Each line below that carries the string "basseng" must appear in the answer.

**** GIVEN RECORDS

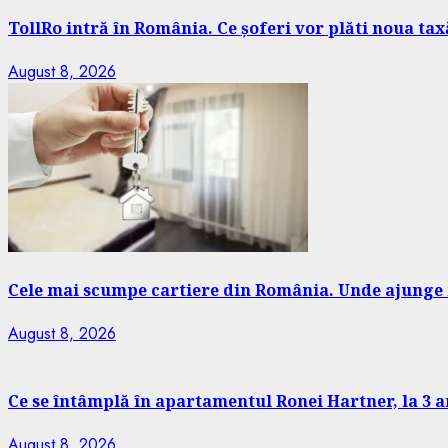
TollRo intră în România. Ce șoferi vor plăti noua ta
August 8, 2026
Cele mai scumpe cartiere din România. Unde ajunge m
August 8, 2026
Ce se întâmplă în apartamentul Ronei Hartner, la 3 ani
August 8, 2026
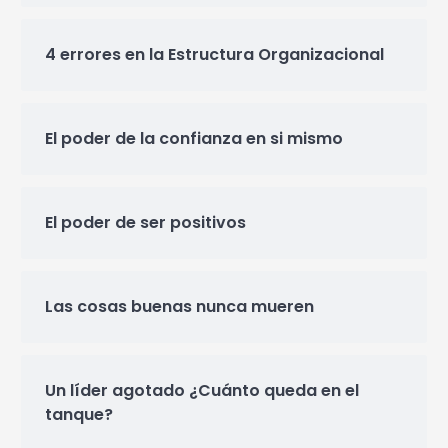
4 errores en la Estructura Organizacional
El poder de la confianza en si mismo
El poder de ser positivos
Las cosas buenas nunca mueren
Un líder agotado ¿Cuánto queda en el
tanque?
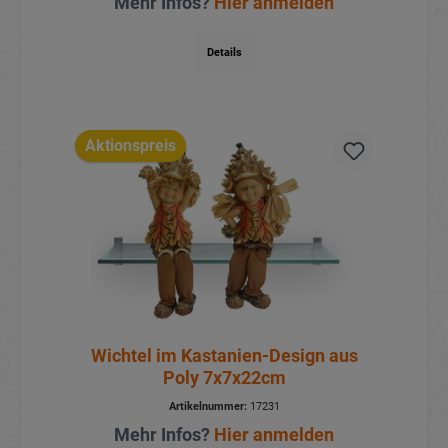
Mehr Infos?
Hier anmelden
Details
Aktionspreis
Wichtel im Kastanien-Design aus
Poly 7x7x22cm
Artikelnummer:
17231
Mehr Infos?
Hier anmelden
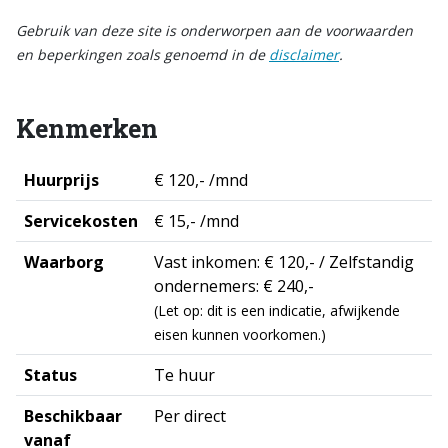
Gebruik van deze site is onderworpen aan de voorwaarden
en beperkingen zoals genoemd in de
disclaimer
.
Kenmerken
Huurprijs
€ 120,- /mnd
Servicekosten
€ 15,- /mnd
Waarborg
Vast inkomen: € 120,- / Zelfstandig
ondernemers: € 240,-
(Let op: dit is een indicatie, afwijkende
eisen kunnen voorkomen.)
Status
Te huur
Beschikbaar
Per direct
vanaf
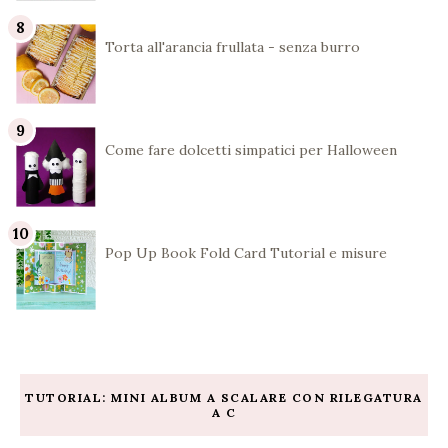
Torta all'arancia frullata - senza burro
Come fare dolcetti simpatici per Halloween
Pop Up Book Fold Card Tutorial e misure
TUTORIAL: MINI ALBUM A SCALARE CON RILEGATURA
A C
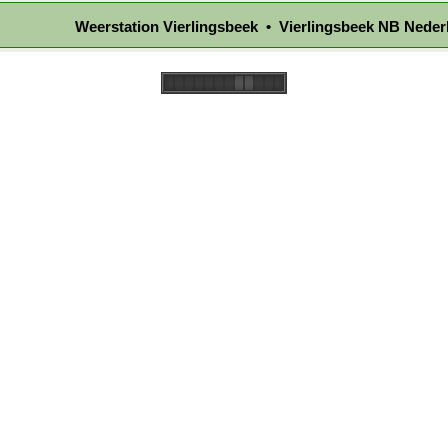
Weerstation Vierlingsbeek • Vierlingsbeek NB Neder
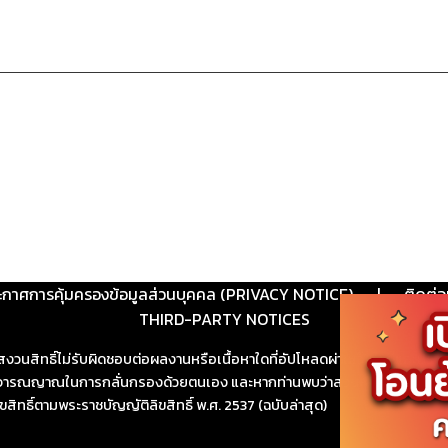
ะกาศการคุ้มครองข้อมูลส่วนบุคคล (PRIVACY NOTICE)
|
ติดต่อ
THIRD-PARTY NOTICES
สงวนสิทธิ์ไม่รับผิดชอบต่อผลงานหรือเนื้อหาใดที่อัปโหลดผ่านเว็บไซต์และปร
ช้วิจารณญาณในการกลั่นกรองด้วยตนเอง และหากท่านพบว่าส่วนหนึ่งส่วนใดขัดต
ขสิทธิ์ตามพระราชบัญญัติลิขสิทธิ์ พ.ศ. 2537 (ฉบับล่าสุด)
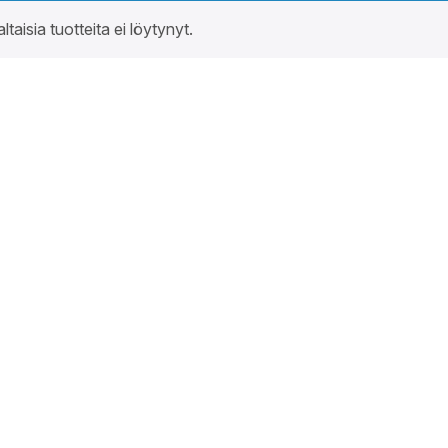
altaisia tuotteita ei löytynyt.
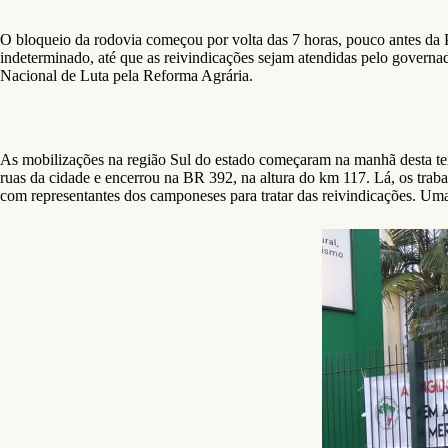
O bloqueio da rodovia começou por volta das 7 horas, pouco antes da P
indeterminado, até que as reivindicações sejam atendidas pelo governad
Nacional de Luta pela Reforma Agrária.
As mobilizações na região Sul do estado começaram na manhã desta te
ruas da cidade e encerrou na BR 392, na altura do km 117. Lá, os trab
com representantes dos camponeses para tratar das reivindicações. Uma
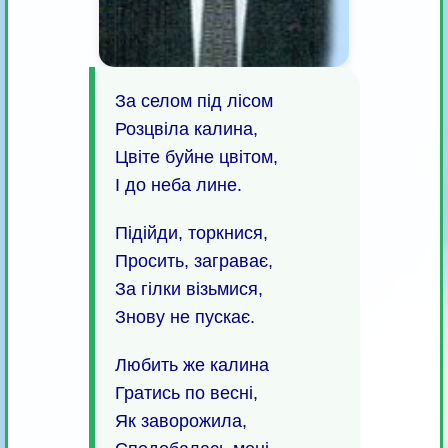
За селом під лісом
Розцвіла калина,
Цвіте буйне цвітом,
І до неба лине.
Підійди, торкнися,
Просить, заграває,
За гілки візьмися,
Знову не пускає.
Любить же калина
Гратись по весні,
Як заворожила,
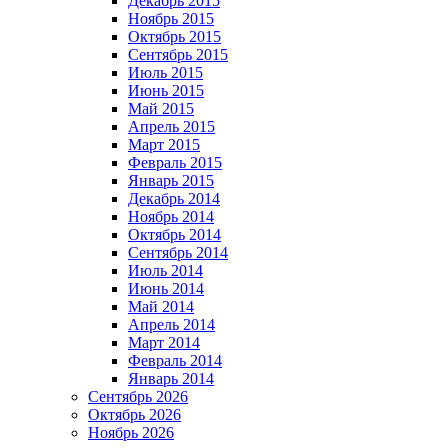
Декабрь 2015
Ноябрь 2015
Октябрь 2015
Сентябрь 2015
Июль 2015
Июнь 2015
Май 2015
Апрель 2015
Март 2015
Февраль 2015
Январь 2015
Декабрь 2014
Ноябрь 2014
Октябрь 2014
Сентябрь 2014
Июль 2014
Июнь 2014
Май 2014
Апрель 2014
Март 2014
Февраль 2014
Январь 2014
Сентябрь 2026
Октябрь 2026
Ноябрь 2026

********
**** GIVEN RECORDS

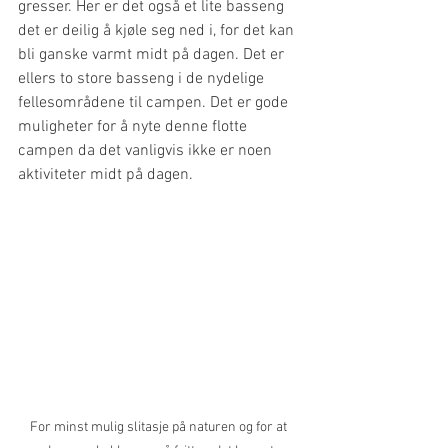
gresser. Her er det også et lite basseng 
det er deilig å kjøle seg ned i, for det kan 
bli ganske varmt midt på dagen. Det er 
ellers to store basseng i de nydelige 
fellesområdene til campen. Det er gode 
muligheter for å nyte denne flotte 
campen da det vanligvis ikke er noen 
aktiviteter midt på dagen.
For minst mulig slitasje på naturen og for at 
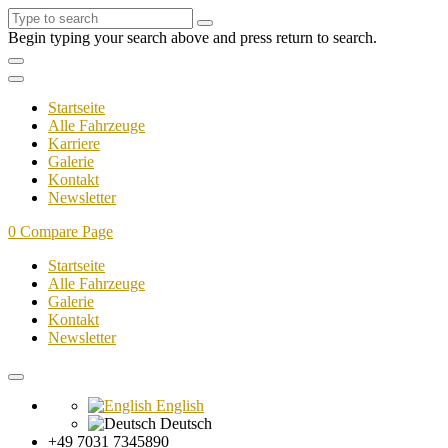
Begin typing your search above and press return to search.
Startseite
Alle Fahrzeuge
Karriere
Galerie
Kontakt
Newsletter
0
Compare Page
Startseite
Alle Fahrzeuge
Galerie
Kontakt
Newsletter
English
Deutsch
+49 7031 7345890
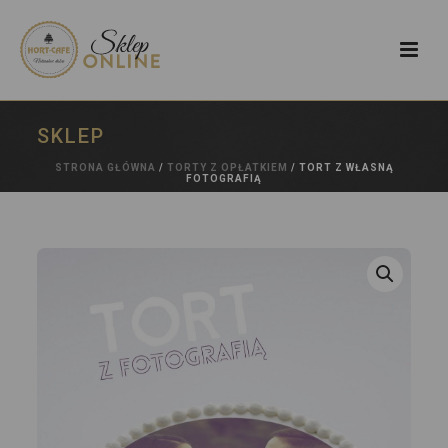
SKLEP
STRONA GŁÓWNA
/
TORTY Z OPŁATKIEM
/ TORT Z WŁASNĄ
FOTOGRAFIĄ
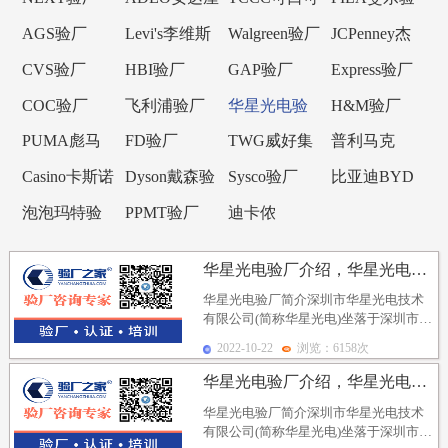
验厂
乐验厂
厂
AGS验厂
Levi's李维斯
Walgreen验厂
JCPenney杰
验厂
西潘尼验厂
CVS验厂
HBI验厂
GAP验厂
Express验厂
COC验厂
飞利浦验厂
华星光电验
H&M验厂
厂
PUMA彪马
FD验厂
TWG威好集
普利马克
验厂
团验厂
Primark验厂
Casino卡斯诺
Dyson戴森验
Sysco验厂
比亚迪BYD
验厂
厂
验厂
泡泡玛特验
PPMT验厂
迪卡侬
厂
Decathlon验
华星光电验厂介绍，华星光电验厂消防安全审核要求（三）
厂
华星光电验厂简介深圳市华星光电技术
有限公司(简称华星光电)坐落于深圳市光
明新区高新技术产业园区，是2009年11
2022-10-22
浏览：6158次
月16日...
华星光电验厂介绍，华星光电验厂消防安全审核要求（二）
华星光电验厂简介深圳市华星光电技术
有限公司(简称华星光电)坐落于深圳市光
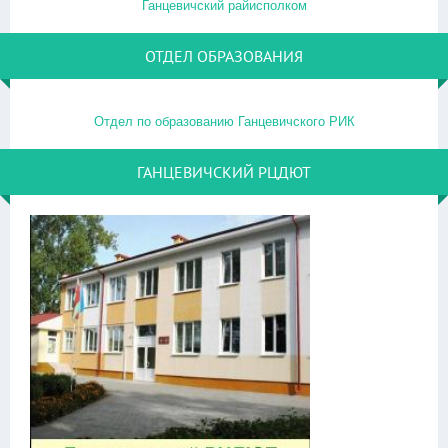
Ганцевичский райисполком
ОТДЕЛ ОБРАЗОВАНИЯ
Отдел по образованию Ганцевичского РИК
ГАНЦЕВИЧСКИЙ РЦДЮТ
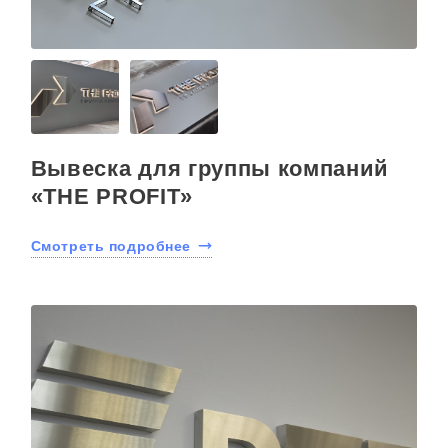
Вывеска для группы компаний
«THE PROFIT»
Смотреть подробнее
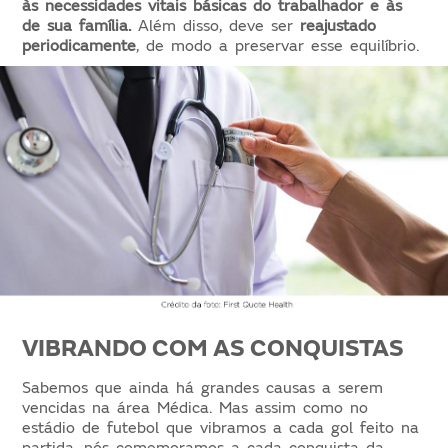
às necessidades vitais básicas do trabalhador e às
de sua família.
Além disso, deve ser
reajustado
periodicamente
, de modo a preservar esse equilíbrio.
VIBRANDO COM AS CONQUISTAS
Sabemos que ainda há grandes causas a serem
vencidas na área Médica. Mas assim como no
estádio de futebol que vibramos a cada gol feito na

********

◆ **WRITTEN RESPONSE**
gresser. Her er det også et lite basseng 
ellers to store basseng i de nydelige 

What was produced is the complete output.